Je ne vous dis que ça : il y a foule ce soir chez Kader.
Son nouveau grand écran ultra plat s’allume alors que le ciel rosit de plaisir et de fatigue : le roi va parler, le soir tombe enfin.
Moi j’ai peur.
J’ai peur de ce qui change ce que j’aime, tout en souhaitant que pour tous, cela aille mieux.
Alors, pendant qu’il parle, on entend les mouches voler, il est rigide dans son costume et les berbères qui l’écoutent sont comme de l’acier.

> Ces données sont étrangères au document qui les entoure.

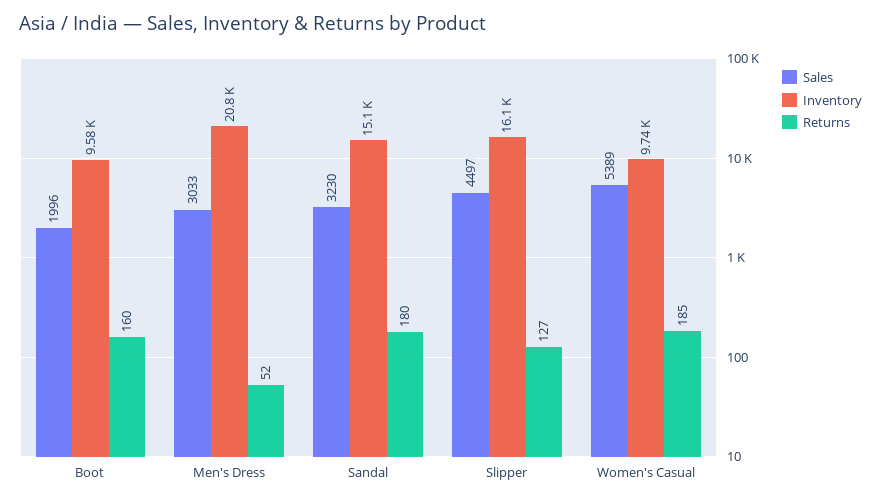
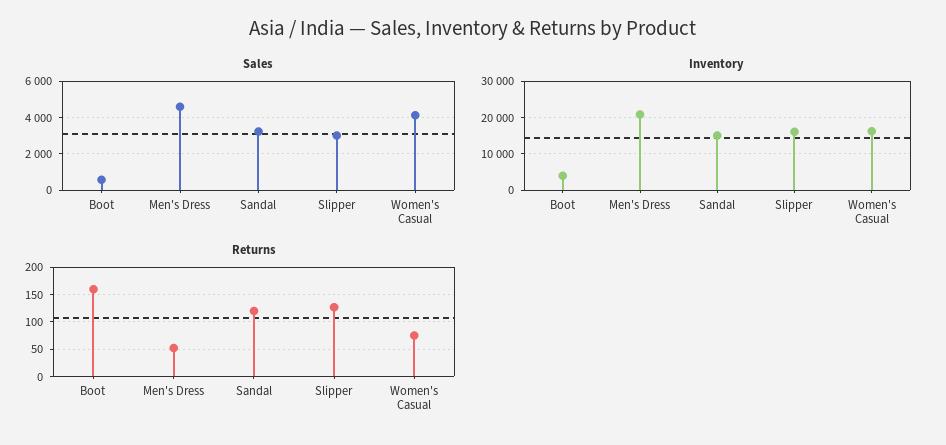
  {
    "Sales": {
-     "Boot": 1996,
+     "Boot": 500,
-     "Men's Dress": 3033,
+     "Men's Dress": 4500,
      "Sandal": 3230,
-     "Slipper": 4497,
+     "Slipper": 3000,
-     "Women's Casual": 5389
+     "Women's Casual": 4000
    },
    "Inventory": {
-     "Boot": 9580,
+     "Boot": 4000,
      "Men's Dress": 20800,
      "Sandal": 15100,
      "Slipper": 16100,
-     "Women's Casual": 9740
+     "Women's Casual": 16000
    },
    "Returns": {
      "Boot": 160,
      "Men's Dress": 52,
-     "Sandal": 180,
+     "Sandal": 125,
      "Slipper": 127,
-     "Women's Casual": 185
+     "Women's Casual": 75
    }
  }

Debout devant la fenêtre, le Kandar me fait signe et me calme, me rappelle les légions et les animaux _ me rappelle l’énormité du temps qui engloutira ce discours.
Subtile ici la différence entre Parlementaire et Constitutionnel.

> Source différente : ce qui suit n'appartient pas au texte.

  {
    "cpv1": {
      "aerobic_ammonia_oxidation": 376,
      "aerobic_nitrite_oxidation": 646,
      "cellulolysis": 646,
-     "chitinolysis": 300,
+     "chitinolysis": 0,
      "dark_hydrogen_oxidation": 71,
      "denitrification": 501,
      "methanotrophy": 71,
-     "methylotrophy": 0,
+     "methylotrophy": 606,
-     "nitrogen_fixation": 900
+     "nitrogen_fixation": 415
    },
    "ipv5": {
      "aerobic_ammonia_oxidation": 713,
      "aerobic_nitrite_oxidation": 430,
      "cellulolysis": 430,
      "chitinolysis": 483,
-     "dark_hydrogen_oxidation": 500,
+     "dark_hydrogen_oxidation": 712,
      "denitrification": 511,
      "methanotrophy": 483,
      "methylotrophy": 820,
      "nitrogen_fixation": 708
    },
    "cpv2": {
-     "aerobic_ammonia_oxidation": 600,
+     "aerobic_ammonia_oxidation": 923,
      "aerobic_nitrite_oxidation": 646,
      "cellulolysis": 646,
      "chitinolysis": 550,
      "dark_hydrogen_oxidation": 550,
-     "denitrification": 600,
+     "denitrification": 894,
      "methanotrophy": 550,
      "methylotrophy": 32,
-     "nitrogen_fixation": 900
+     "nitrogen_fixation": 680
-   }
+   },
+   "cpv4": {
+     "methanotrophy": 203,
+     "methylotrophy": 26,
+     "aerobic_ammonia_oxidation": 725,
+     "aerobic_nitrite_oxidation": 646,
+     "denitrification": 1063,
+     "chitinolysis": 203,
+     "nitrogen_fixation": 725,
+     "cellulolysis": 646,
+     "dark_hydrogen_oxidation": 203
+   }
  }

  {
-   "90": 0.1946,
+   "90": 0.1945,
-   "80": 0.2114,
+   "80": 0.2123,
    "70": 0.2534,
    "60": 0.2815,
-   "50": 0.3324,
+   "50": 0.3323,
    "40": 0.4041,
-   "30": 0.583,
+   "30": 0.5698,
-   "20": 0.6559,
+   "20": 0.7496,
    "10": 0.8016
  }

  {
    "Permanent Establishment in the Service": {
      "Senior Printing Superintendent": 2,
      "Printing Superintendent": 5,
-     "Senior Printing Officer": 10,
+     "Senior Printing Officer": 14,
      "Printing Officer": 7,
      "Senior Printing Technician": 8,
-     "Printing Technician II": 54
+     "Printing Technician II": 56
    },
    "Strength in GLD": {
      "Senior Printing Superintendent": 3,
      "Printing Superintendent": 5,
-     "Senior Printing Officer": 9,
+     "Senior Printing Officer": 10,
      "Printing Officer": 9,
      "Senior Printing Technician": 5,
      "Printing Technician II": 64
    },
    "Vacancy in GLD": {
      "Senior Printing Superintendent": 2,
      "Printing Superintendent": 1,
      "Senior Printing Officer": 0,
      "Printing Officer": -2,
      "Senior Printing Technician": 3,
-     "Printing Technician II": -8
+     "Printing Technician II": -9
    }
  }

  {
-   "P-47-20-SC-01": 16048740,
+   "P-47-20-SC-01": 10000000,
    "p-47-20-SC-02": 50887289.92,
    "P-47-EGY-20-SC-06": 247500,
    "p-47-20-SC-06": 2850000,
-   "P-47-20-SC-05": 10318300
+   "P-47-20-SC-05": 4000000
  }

On se méfie tranquillement du Roi, on se méfie souvent d’avantage des parlementaires,
et les ministres !
Par quoi commencer ?
Difficile cette histoire de la poule et de l’oeuf,
difficile cette histoire inventée par les grecs, la démocratie.
Moi j’ai peur,
peur d’être déçu,
peur que ces silencieux espèrent trop _ espèrent pour eux.

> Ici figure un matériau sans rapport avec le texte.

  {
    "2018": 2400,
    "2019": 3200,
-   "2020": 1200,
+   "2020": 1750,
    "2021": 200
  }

Le Kandar, lui, est désespéré par mon attitude,
il a disparu _ mes yeux le cherchent mais mes oreilles fouinent en quête du moindre murmure dans la salle.
Non, rien.
Le discours est écouté,
comme le vent léger,
comme les grues qui passent et vont ailleurs.
Ils se lèvent, ils vont réfléchir à tout ça,
demandent à leurs voisins si leur famille va bien,
acceptent une aide pour leurs champs…
A demain …
Un écran plat n’est qu’une forme de mode, nous sommes à la page, à la pointe du progrès, mais l’important c’est ce qui se passe dedans, ce que l’on dit dedans, et malheureusement ce n’est pas à la pointe du progrès, j’y vois plutôt une marche arrière.
OK … mais là, ce qui se dit peut peut-être éviter un bain de sang.
Et ça, cette démarche, c’est à la pointe du progrès.
Dans cette histoire, dans le Kandar, ils ne croient qu’à ça et surtout pas à plus.